Here's the major problem with Murray; in order for him to have a positive impact on the game, you have to believe that his hits somehow outweigh his disastrous play with and without the puck. You have to believe that the extreme negative impact he has on both the Canadiens' ability to defend, and score, is somehow negated by the physical punishment he extolls, usually on players who aren't very good anyway (Shawn Thornton), and usually when the puck is already gone.

Just to give a visual explanation of how bad Douglas Murray has been in the previous two games, I created a few graphics.

Habs' possession rates (red) vs Boston with Douglas Murray while the score is close


That's jarring in and of itself, but look at how the Habs are playing when Murray isn't on:

Habs' possession rates (red) vs Boston without Douglas Murray while the score is close


That's right, the Canadiens went from dominating possession, blitzing the Bruins in shots on goal, to unimaginably bad without and then with Murray. And this is against perhaps the best team in the NHL, and Murray was played almost exclusively the bottom half of Boston's lineup.

While Murray is on the ice, the Canadiens are giving up 50.4 shots against per 60 minutes, and putting up just 15.1 shots for per 60 minutes. That is an insurmountable difference.

Of the 327 skaters who have played 2 or more games in the playoffs, Murray ranks 327th in Corsi %, Corsi % relative to his team, Fenwick %, Fenwick % relative to his team, shots for %, and shots for % relative to his team.


In fact, relative to his team, he's nearly 10 percentage points worse than the next worst player. With the rate at which Murray is being outshot, with average puck luck he will be outscored by three goals every five games.

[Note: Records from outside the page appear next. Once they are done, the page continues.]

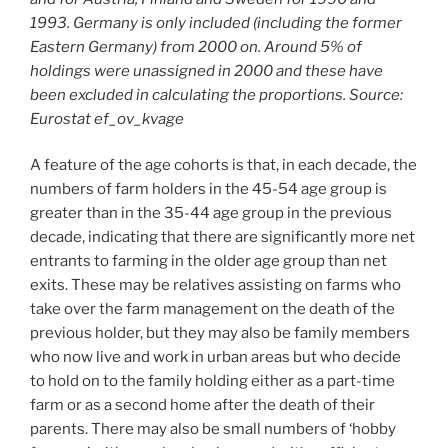
1993. Germany is only included (including the former
Eastern Germany) from 2000 on. Around 5% of
holdings were unassigned in 2000 and these have
been excluded in calculating the proportions. Source:
Eurostat ef_ov_kvage
A feature of the age cohorts is that, in each decade, the
numbers of farm holders in the 45-54 age group is
greater than in the 35-44 age group in the previous
decade, indicating that there are significantly more net
entrants to farming in the older age group than net
exits. These may be relatives assisting on farms who
take over the farm management on the death of the
previous holder, but they may also be family members
who now live and work in urban areas but who decide
to hold on to the family holding either as a part-time
farm or as a second home after the death of their
parents. There may also be small numbers of ‘hobby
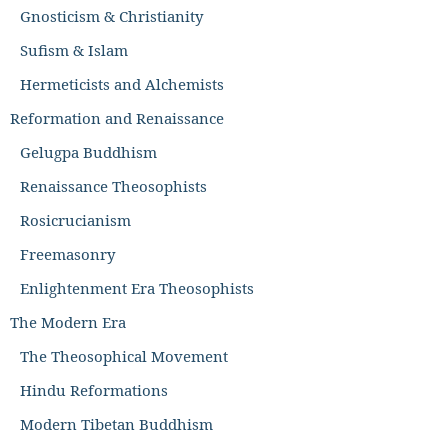
Gnosticism & Christianity
Sufism & Islam
Hermeticists and Alchemists
Reformation and Renaissance
Gelugpa Buddhism
Renaissance Theosophists
Rosicrucianism
Freemasonry
Enlightenment Era Theosophists
The Modern Era
The Theosophical Movement
Hindu Reformations
Modern Tibetan Buddhism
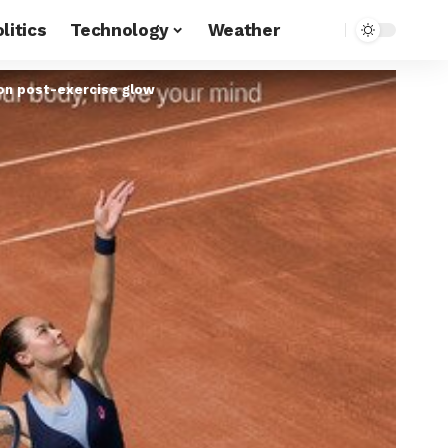
litics
Technology
Weather
on post-exercise glow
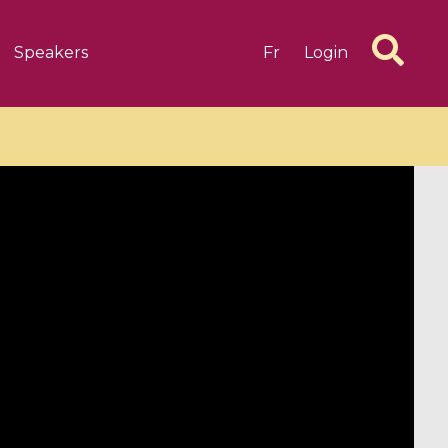
Speakers
Fr
Login
6 videos
1 videos
d complex
CIMPA-CIRM Fellowships «
algébrique
Research in Residence »
Introduction to Dissipative
Dynamical Systems in Infinite
Dimensions and Their
Applications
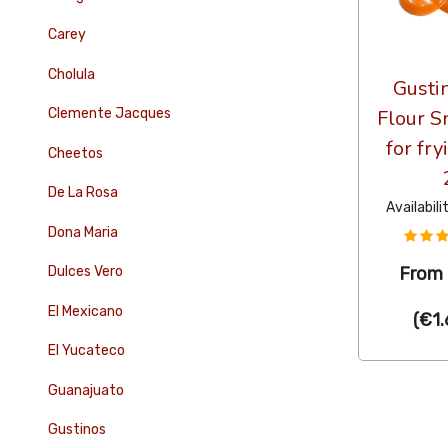
Carey
Cholula
Gusti
Clemente Jacques
Flour S
for fr
Cheetos
De La Rosa
Availabili
Dona Maria
Dulces Vero
From
El Mexicano
(
€1.
El Yucateco
Guanajuato
Gustinos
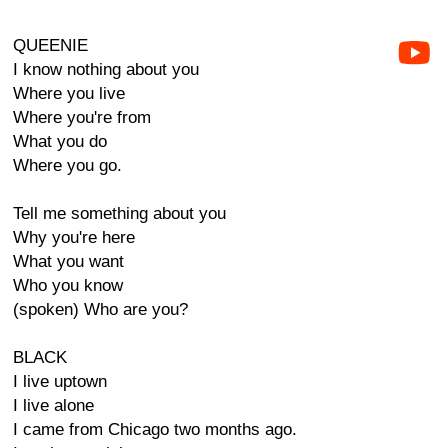
QUEENIE
I know nothing about you
Where you live
Where you're from
What you do
Where you go.
Tell me something about you
Why you're here
What you want
Who you know
(spoken) Who are you?
BLACK
I live uptown
I live alone
I came from Chicago two months ago.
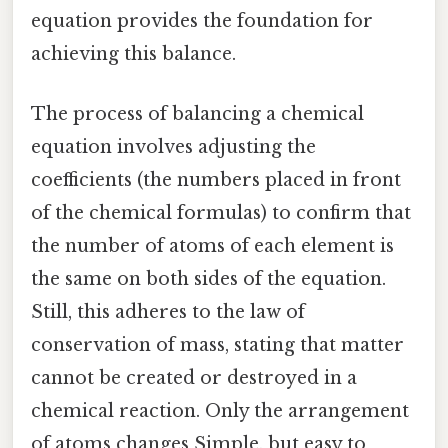
equation provides the foundation for
achieving this balance.
The process of balancing a chemical
equation involves adjusting the
coefficients (the numbers placed in front
of the chemical formulas) to confirm that
the number of atoms of each element is
the same on both sides of the equation.
Still, this adheres to the law of
conservation of mass, stating that matter
cannot be created or destroyed in a
chemical reaction. Only the arrangement
of atoms changes Simple, but easy to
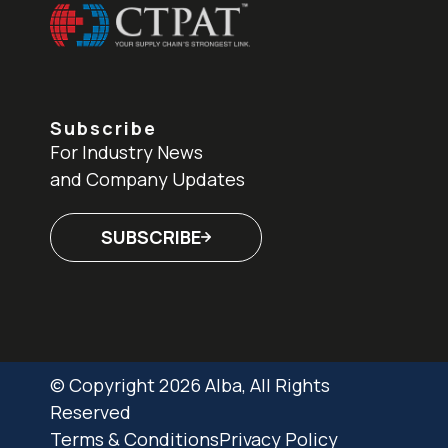
Subscribe
For Industry News
and Company Updates
SUBSCRIBE
© Copyright 2026 Alba, All Rights
Reserved
Terms & Conditions
Privacy Policy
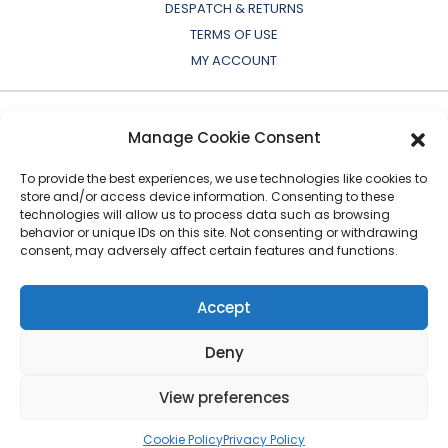
DESPATCH & RETURNS
TERMS OF USE
MY ACCOUNT
Manage Cookie Consent
To provide the best experiences, we use technologies like cookies to
store and/or access device information. Consenting to these
technologies will allow us to process data such as browsing
behavior or unique IDs on this site. Not consenting or withdrawing
consent, may adversely affect certain features and functions.
All OEM names, part numbers, symbols, drawings,
colours or descriptions are for cross reference or
Accept
indication purposes only. Copyright © 2026 European
Auto-Parts Exporters Ltd
|
All Rights Reserved
Deny
View preferences
Cookie Policy
Privacy Policy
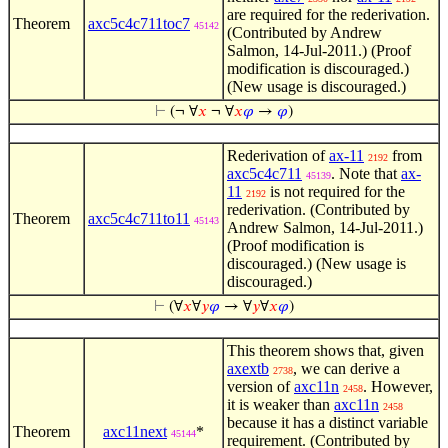
are required for the rederivation.
Theorem
axc5c4c711toc7
45142
(Contributed by Andrew
Salmon, 14-Jul-2011.) (Proof
modification is discouraged.)
(New usage is discouraged.)
⊢
(¬ ∀
𝑥
¬ ∀
𝑥
𝜑
→
𝜑
)
Rederivation of
ax-11
from
2192
axc5c4c711
. Note that
ax-
45139
11
is not required for the
2192
rederivation. (Contributed by
Theorem
axc5c4c711to11
45143
Andrew Salmon, 14-Jul-2011.)
(Proof modification is
discouraged.) (New usage is
discouraged.)
⊢
(∀
𝑥
∀
𝑦
𝜑
→ ∀
𝑦
∀
𝑥
𝜑
)
This theorem shows that, given
axextb
, we can derive a
2738
version of
axc11n
. However,
2458
it is weaker than
axc11n
2458
because it has a distinct variable
Theorem
axc11next
*
45144
requirement. (Contributed by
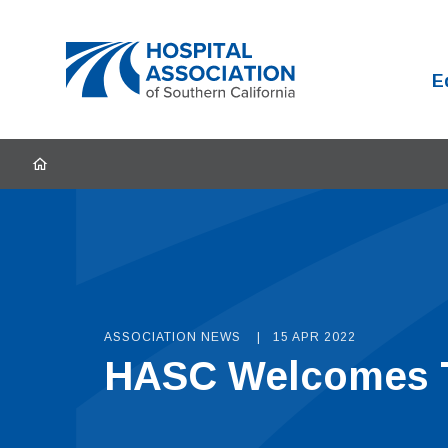
Home
E
HOME
ASSOCIATION NEWS
15 APR 2022
HASC Welcomes T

This means, in the simplest of terms, that if you support Douglas Murray, you think that what he brings to the Montreal Canadiens is worth more than giving up a 4.2 goal advantage in a seven game series. You are literally gifting your opponent more than four goals than they would score over an average player.

There is no legitimate, logical reason for Douglas Murray to ever be in the lineup for the Canadiens again. None.